Efficient entanglement distribution is the foundational challenge in realizing large-scale Quantum Networks. However, state-of-the-art solutions are frequently limited by restrictive operational assumptions, prohibitive computational complexities, and performance metrics that misalign with practical application needs. To overcome these barriers, this paper addresses the entanglement distribution problem by introducing four pivotal advances. First, recognizing that the primary application of quantum communication is the transmission of private information, we derive the Ensemble Capacity (EC), a novel metric that explicitly quantifies the secure classical information enabled by the entanglement distribution. Second, we propose a generalized mathematical formulation that removes legacy structural restrictions in the solution space. Our formulation supports an unconstrained, arbitrary sequencing of entanglement swapping and purification. Third, to efficiently navigate the resulting combinatorial optimization space, we introduce a novel Dynamic Programming (DP)-based hypergraph generation algorithm. Unlike prior methods, our approach avoids artificial fidelity quantization, preserving exact, continuous fidelities while proactively pruning sub-optimal trajectories. Finally, we encapsulate these algorithmic solutions into CODE, a system-level, two-tiered orchestration framework designed to enable near-real-time network responsiveness. Extensive evaluations confirm that our DP-driven architecture yields superior private classical information capacity and significant reductions in computational complexity, successfully meeting the strict sub-second latency thresholds required for dynamic QN operation.

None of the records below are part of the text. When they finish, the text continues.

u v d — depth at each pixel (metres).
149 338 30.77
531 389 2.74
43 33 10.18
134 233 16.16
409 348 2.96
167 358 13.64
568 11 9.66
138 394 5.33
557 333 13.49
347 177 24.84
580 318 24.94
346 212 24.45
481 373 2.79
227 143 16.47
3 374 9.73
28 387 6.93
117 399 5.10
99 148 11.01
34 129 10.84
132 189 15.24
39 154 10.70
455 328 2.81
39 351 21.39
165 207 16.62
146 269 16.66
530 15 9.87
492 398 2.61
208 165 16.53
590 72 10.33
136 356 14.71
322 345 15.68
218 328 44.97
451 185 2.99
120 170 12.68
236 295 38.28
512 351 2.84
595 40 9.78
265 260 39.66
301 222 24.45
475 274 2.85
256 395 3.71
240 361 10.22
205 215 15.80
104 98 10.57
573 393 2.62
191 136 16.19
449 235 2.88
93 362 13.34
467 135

翻译：高效的纠缠分发是实现大规模量子网络的基础性挑战。然而，现有最先进解决方案常受限于严格的操作假设、高昂的计算复杂度以及与实际应用需求错位的性能指标。为突破这些障碍，本文通过引入四项关键进展来解决纠缠分发问题。首先，鉴于量子通信的主要应用是传输私密信息，我们推导出集合容量这一新型指标，该指标明确量化了纠缠分发所实现的经典安全信息。其次，我们提出一种广义数学表述，消除了解空间中的遗留结构限制，支持无约束、任意顺序的纠缠交换与纯化操作。第三，为高效搜索由此产生的组合优化空间，我们引入了一种基于动态规划的超图生成算法。与现有方法不同，该算法避免人工保真度量化，保持精确的连续保真度值，并主动剪除次优路径。最后，我们将这些算法解决方案封装到CODE系统中——一个支持近实时网络响应的双层编排框架。大量评估证实，我们的动态规划驱动架构能提供更优的私密经典信息容量，显著降低计算复杂度，成功满足动态量子网络运行所需的亚秒级严格延迟阈值。